Action item:
Return each line below that contains the string "Theft".

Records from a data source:
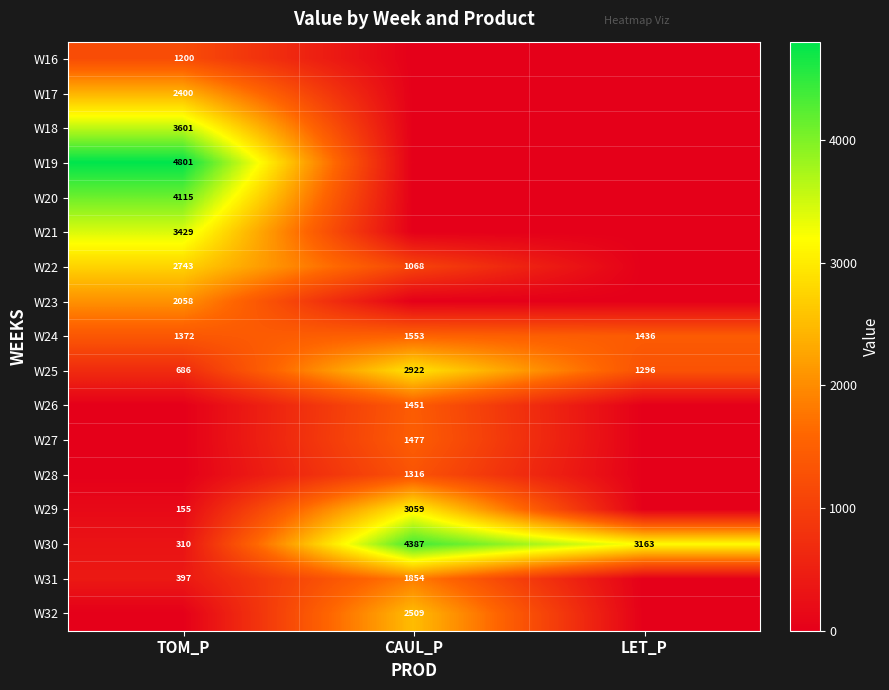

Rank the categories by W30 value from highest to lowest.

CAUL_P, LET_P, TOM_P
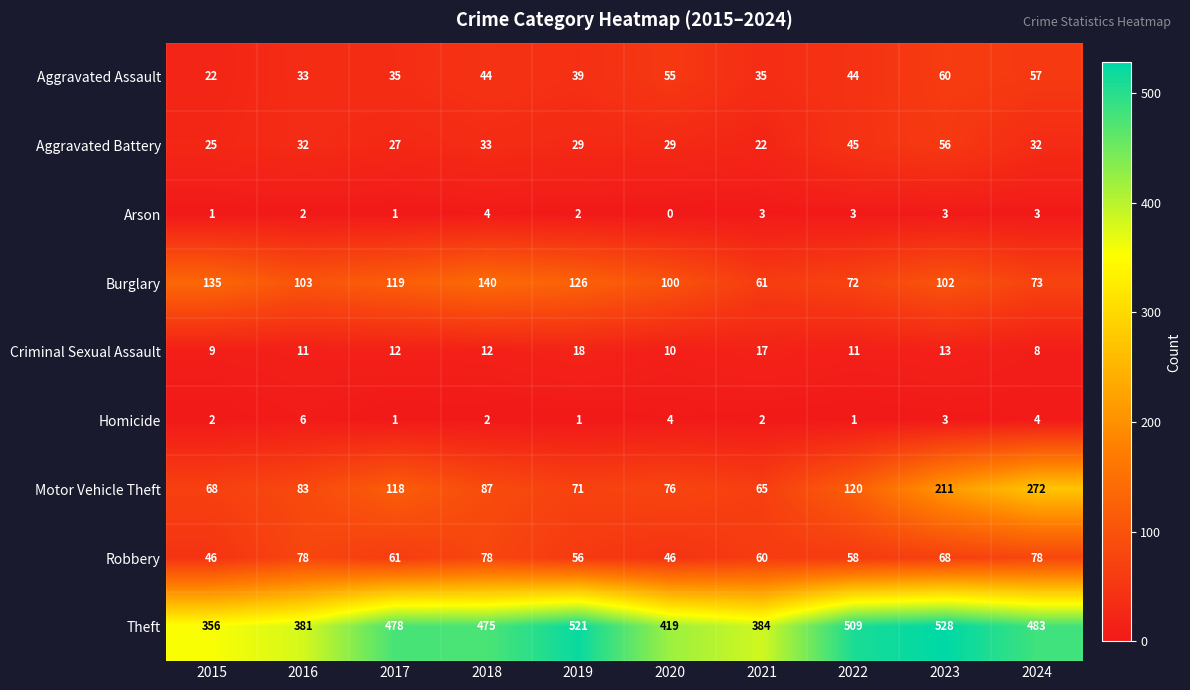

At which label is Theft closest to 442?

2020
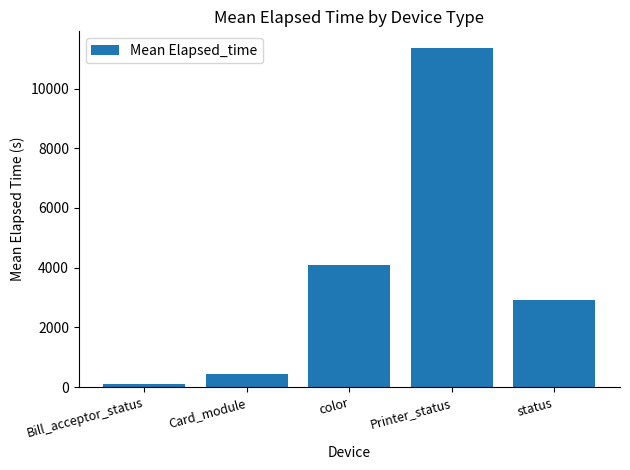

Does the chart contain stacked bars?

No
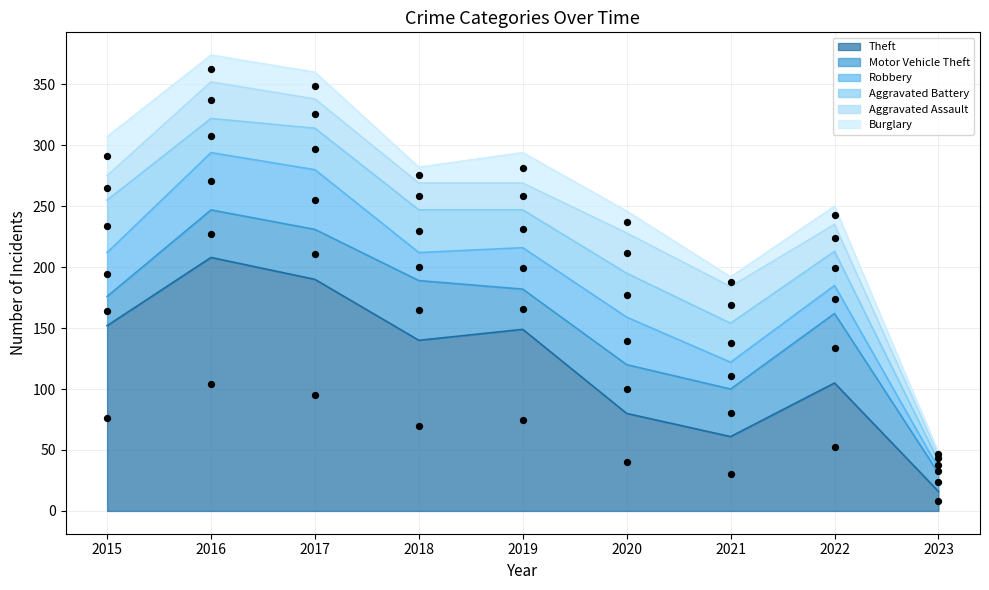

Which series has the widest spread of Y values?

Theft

---

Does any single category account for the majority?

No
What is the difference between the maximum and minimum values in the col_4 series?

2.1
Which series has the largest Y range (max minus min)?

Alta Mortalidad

Answer for this exercise:
At which label is Theft closest to 442?
Theft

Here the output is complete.